Can you retype, character for character, the lines from the one containing "8기 공통 프로젝트 ]" through the one containing "- 👀 I’m interested in training,learning", including both of those lines?

[Extracted lines]
#####
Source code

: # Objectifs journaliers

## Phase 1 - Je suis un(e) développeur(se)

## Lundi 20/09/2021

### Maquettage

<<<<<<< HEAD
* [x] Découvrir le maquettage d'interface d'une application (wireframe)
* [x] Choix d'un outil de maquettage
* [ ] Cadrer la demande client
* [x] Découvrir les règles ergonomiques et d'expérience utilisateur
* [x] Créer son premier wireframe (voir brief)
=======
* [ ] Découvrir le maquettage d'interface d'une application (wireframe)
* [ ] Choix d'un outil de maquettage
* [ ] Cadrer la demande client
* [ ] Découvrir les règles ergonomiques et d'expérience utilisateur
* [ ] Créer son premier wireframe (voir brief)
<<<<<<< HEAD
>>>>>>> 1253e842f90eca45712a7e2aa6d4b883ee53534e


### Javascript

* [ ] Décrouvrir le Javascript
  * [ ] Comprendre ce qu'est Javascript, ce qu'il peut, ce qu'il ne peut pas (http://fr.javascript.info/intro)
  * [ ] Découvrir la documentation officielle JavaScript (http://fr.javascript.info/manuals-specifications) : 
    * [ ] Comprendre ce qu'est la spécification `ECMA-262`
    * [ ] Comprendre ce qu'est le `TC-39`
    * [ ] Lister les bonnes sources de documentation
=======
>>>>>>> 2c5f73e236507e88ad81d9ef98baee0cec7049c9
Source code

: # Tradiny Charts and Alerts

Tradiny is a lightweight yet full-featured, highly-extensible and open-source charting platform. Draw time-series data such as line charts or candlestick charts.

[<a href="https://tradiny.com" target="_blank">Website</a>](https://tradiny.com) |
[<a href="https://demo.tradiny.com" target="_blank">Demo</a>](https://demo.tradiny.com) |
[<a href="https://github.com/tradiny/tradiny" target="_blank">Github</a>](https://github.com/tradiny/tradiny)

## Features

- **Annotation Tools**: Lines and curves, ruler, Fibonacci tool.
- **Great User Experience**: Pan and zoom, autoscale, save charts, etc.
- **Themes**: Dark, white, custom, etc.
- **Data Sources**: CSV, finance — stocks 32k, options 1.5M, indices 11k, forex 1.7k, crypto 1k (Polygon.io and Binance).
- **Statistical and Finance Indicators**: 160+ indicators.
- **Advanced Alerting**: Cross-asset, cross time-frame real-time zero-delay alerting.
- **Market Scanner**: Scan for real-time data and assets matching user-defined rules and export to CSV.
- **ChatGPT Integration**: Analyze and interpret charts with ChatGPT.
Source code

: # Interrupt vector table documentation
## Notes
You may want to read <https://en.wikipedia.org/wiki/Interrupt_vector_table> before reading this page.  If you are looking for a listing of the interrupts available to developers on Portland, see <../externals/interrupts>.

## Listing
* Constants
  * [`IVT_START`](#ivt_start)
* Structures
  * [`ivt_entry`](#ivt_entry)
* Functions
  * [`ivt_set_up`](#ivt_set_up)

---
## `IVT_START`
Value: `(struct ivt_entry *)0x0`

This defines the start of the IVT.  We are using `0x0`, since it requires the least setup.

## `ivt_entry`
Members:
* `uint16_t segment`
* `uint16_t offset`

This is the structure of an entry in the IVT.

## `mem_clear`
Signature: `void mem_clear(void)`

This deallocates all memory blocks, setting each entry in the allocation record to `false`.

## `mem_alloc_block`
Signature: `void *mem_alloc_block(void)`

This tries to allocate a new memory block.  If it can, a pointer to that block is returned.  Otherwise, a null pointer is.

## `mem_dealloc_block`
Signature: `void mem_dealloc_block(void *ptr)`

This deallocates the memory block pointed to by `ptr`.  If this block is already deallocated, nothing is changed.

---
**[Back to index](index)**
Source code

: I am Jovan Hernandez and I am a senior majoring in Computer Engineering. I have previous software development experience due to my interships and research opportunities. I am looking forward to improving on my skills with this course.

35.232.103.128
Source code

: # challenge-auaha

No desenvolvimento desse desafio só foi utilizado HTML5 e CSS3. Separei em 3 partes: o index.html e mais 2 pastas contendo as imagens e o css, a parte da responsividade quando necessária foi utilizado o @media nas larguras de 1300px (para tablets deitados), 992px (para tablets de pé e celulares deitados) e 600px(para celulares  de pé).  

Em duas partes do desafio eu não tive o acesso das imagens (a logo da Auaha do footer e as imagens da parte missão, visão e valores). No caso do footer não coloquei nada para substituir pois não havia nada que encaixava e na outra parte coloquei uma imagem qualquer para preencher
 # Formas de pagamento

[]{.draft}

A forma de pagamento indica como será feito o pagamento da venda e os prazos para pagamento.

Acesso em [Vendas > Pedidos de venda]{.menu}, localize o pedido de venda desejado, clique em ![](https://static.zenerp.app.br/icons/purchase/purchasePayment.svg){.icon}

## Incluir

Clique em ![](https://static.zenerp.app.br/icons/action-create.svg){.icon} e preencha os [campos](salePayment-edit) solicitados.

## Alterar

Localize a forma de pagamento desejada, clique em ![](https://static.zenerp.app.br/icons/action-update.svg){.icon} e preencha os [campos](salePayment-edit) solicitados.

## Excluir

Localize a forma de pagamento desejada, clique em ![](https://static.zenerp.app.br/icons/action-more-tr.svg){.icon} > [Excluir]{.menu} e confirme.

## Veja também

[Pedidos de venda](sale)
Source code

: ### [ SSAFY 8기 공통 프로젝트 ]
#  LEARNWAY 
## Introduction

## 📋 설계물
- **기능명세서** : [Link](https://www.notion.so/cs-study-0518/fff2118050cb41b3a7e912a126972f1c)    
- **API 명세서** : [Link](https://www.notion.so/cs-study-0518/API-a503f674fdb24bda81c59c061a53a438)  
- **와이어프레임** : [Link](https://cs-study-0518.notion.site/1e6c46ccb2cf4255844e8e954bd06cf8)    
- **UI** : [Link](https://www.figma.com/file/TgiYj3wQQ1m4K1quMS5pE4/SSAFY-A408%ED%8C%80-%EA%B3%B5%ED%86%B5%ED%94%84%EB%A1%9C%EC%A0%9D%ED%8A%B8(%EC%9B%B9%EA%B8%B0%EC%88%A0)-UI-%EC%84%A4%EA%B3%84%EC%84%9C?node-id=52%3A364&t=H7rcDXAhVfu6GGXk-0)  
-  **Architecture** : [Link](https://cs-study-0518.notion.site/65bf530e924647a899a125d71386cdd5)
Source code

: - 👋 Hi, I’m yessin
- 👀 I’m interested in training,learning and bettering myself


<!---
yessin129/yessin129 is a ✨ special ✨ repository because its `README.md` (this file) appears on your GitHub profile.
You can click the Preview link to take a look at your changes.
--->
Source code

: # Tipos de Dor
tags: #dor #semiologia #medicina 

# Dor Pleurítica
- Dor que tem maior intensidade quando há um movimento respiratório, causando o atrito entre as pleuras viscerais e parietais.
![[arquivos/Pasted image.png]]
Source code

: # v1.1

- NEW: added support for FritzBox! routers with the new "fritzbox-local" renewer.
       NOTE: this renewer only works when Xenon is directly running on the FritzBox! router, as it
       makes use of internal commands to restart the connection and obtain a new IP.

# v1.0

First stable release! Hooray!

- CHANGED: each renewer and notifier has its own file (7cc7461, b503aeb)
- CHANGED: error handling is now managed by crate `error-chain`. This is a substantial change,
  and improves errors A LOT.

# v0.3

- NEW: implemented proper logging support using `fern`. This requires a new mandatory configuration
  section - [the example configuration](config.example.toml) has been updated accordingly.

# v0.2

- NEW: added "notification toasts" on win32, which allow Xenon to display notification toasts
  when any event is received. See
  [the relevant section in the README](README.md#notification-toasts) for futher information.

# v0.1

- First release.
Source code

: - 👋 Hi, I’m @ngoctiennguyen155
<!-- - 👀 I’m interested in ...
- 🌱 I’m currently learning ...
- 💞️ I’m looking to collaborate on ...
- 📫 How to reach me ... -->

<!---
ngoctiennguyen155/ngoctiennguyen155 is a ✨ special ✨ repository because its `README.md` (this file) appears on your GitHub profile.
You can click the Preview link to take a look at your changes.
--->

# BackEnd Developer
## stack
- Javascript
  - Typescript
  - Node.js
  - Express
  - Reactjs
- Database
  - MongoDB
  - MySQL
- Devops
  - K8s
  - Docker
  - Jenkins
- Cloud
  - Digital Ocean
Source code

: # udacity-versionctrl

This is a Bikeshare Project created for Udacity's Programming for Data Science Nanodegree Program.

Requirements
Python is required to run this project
#####
■ Completed exercise
: ### [ SSAFY 8기 공통 프로젝트 ]
#  LEARNWAY 
## Introduction

## 📋 설계물
- **기능명세서** : [Link](https://www.notion.so/cs-study-0518/fff2118050cb41b3a7e912a126972f1c)    
- **API 명세서** : [Link](https://www.notion.so/cs-study-0518/API-a503f674fdb24bda81c59c061a53a438)  
- **와이어프레임** : [Link](https://cs-study-0518.notion.site/1e6c46ccb2cf4255844e8e954bd06cf8)    
- **UI** : [Link](https://www.figma.com/file/TgiYj3wQQ1m4K1quMS5pE4/SSAFY-A408%ED%8C%80-%EA%B3%B5%ED%86%B5%ED%94%84%EB%A1%9C%EC%A0%9D%ED%8A%B8(%EC%9B%B9%EA%B8%B0%EC%88%A0)-UI-%EC%84%A4%EA%B3%84%EC%84%9C?node-id=52%3A364&t=H7rcDXAhVfu6GGXk-0)  
-  **Architecture** : [Link](https://cs-study-0518.notion.site/65bf530e924647a899a125d71386cdd5)
Source code

: - 👋 Hi, I’m yessin
- 👀 I’m interested in training,learning and bettering myself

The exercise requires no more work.